Shatterpoint - Matthew Stover, George Lucas "He was looking forward to doing straightforward, uncomplicated butt-whooping"
Depa Bilaba, Mace's only student of Vapaad, has been sent to Haruun Kal, Mace Windu's homeworld. But a disturbing message indicating she is unstable causes Mace to return to his root. There, he must battle more than just the jungles, more than the predators around every corner, more than the Korunnai and the Balawai...he must face himself and what it means to be a Jedi.
NOTE: Based on audiobook and novel.
If you are going to open this with the thought of another fluffy, "feel good" Star Wars novel, then I suggest you put down the novel right away. This is not your average, clear-cut good guys vs bad guys mindless action romp (like the Jedi Academy Trilogy). This is a very mature, very gritty, sometimes disturbing introspective novel.
Mace Windu was an interesting character in the movies (partly, I am sure, because of Sam Jackson). But we never really got to see Sam make Mace bad @ss, other than some brief battles between Mace and Jango (considering Attack of the Clones, only). Matthew Stover wrote this novel as if Mace were Sam Jackson. I was shocked at how well done it was. Mace Windu was a tough man, a tough Jedi, and a fighter at heart. He uses his brains, most definitely, but he can definitely fight as well. I loved the way that Mace talks to both himself and others. The review title is one example; here's another of my favorites: "He had a different equation in mind: four steamcrawlers divided by one Jedi equals a huge, smoking pile of scrap." Matthew Stover perfectly wrote Mace and I just was enthralled. I could always imagine Sam Jackson speaking Mace's lines, thinking Mace's thoughts.
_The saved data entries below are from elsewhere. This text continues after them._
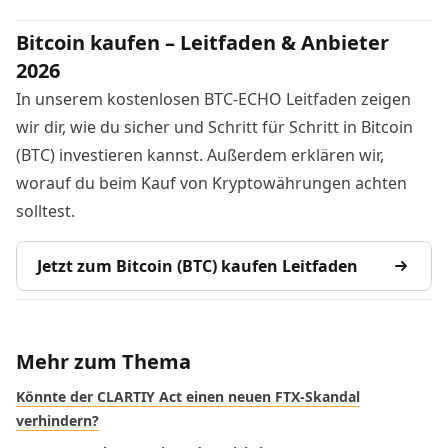
Bitcoin kaufen – Leitfaden & Anbieter
2026
In unserem kostenlosen BTC-ECHO Leitfaden zeigen
wir dir, wie du sicher und Schritt für Schritt in Bitcoin
(BTC) investieren kannst. Außerdem erklären wir,
worauf du beim Kauf von Kryptowährungen achten
solltest.
Jetzt zum Bitcoin (BTC) kaufen Leitfaden
Mehr zum Thema
Könnte der CLARTIY Act einen neuen FTX-Skandal
verhindern?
The core issue is: What does it mean to be a Jedi? Mace tortures over this idea, as he makes his way to Depa. Why did she "go sane"? What made her delve so far into the Dark Side? Part of it is the nature of the forest, the harshness and the predatory nature. Part of it is the inner hatred the native Korunnai and the outsider, Balawai, have for each other, so far that even the children can't see past the outside.
Which leads me to some of the most poignant, heart-wrenching scenes: children who refuse Mace's help because he's a "Korno". Parents who don't trust him because of who he is. Children who try to kill him, because the Korunnai killed their parents. An endless cycle of hatred and murder.
I really liked Nick Rostu, Chalk, and even Kar Vastor. Nick was amusing, a nice sidekick, an "average" guy. Chalk, I felt was a tough woman, even when everything was against her. And Kar Vastor was like an evil twin of Mace: wild, uncontrolled fury.
I don't really have a whole lot of complaints about the novel. If I have one, it was while listening to it the second time (first time I read this, it was in novel form), I got lost in the end battle. Vastor is on their side...then he isn't...then he is... It was very confusing, but I wonder if perhaps it was the abridged audiobook.
If I have any complaints, it's about the audiobook version. I did not like the horrible growling noise that was played whenever Vastor spoke. Made it sound like strange yawning, not an intimidating growl. Also, it was dumb, the voice given to Vastor was deep enough to convey his voice. But by far the worst offense of the audiobook was its COMPLETE omission of the ending. The last words of the book are Mace telling Vastor: "You are under arrest." That is it. No contemplations of the mission, nothing on if he gets back to the Jedi Temple, nothing on what happened to Depa Bilaba. It was a horrible ending, leaving way too many loose ends. How hard would it have been to include Mace's final journal entry, where he tells what happened to everyone and reveals the most important lesson (about the Jedi and how they fit into the Republic and the war)? If I hadn't known that it was there from reading it before, I would have been scratching my head in wonder.
This isn't necessarily a complaint about either audiobook or novel, but I do want to highlight that this is a VERY violent book, with much gore and fighting. Stover doesn't pretty it up, he doesn't glaze over it. Chalk is said to have been molested; two people die because of parasites in their brains. The smells of war and captivity are told in gritty form. So if you are at all queasy, you may want to take note.
This is an amazing novel. I enjoyed it thoroughly. I loved reading about Mace Windu, I loved his thoughts, I loved how he fought. I highly recommend to those who are up for a little grittier action in Star Wars.